Turns out they couldn't schedule me for over two months. I think I groaned. I took the date they offered me because two months out was better than living with this forever. I'd already been dealing with it for 10+ years, though it had only become really bad in the last two years. What's a few more months? A few weeks before the surgery date, I received a jury summons to report two days before my surgery. I felt a rage boil up inside. I was on the cusp of screaming so loud that people coulda heard me six blocks away. The next morning I called the jury office and tried very nicely to tell them I could not report for jury duty.
"Why not?" the uber efficient woman who answered the phone asked. "You have to report or you'll be arrested."
"Gimme a break," I retorted. "I'm having surgery two days later, and if I get put on a jury, and it goes more than two days, I'm gonna play hookey on surgery day."

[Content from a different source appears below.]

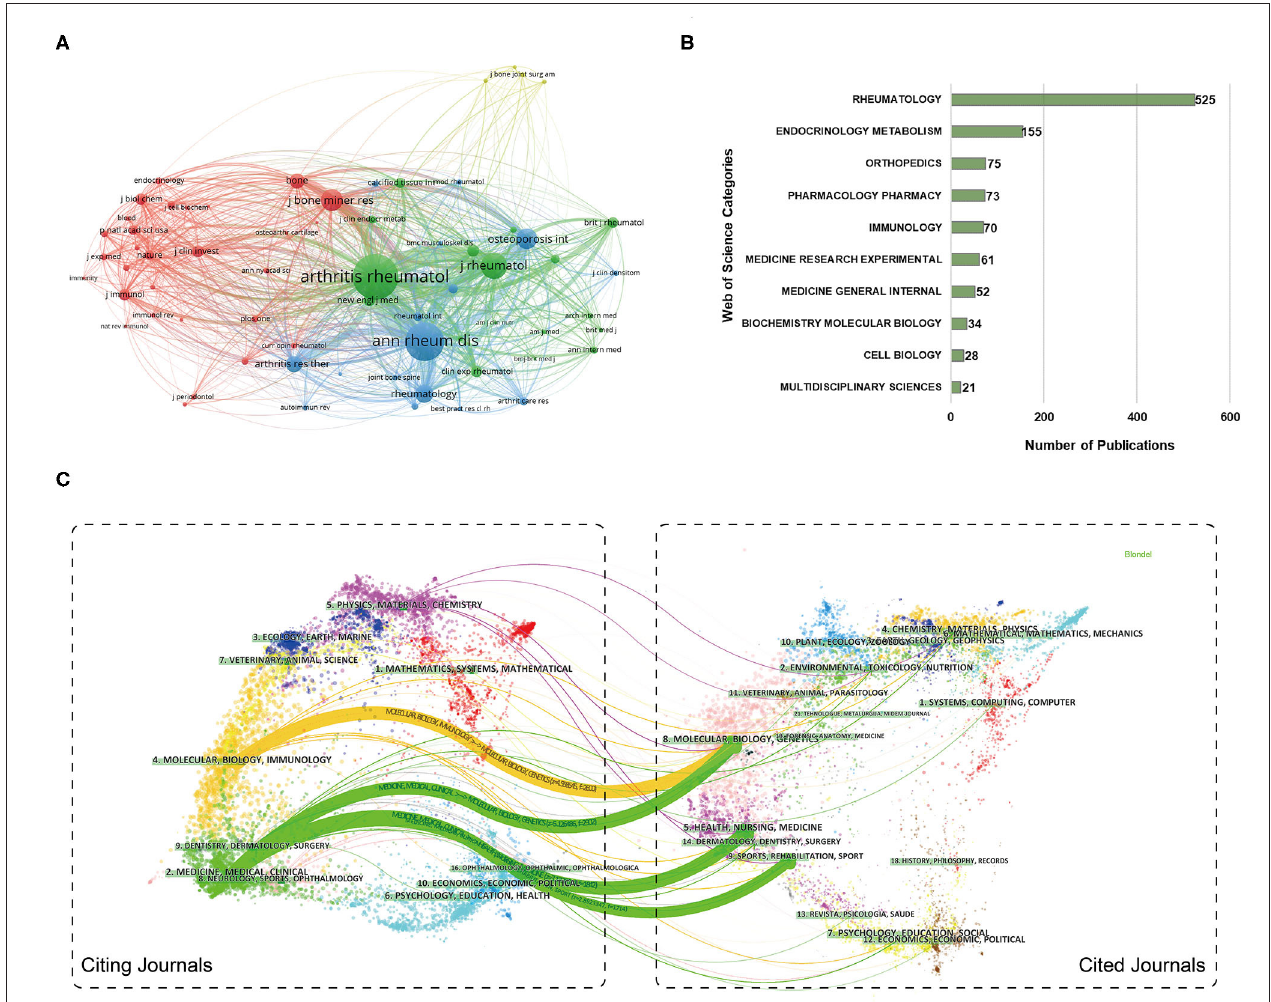
FIGURE 5 | (A) Network visualization map of journal co-citation analysis based on VOSviewer software. (B) The top 10 most relevant WoS subject categories. (C) The dual-map overlay of academic journals in the field of ORA research (generated by CiteSpace software).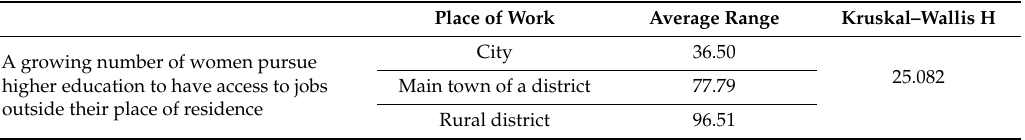
Table 4. Results of the non-parametric Kruskal–Wallis H test for k independent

"You can't do that!" she said. "You'll be arrested."
"What are you gonna do, send the deputies into the operating room to arrest me?"
She backed down. "Well, no." Silence. "When will you be able to report for jury duty?"
"Not real sure," I answered a bit smugly. "I don't know how long it will take to recover."
"Do you think if I postpone your jury date that you can report two months later?"
Silence on my part. Finally, I thanked her because I recognized she was obviously making an effort. The funny part about all this is that I've never ever sat on a jury and I've really wanted to. I've been called for jury duty several times in three different states, and in every case, either the defense or the prosecution throws me off.
Long story short, I had my surgery, and it turned out to be 100% successful. Honestly, I didn't expect it to work, simply because nothing else has why should this be any different? Oh me of little faith. It didn't just work, it worked brilliantly. And life has returned to normal or whatever normal is.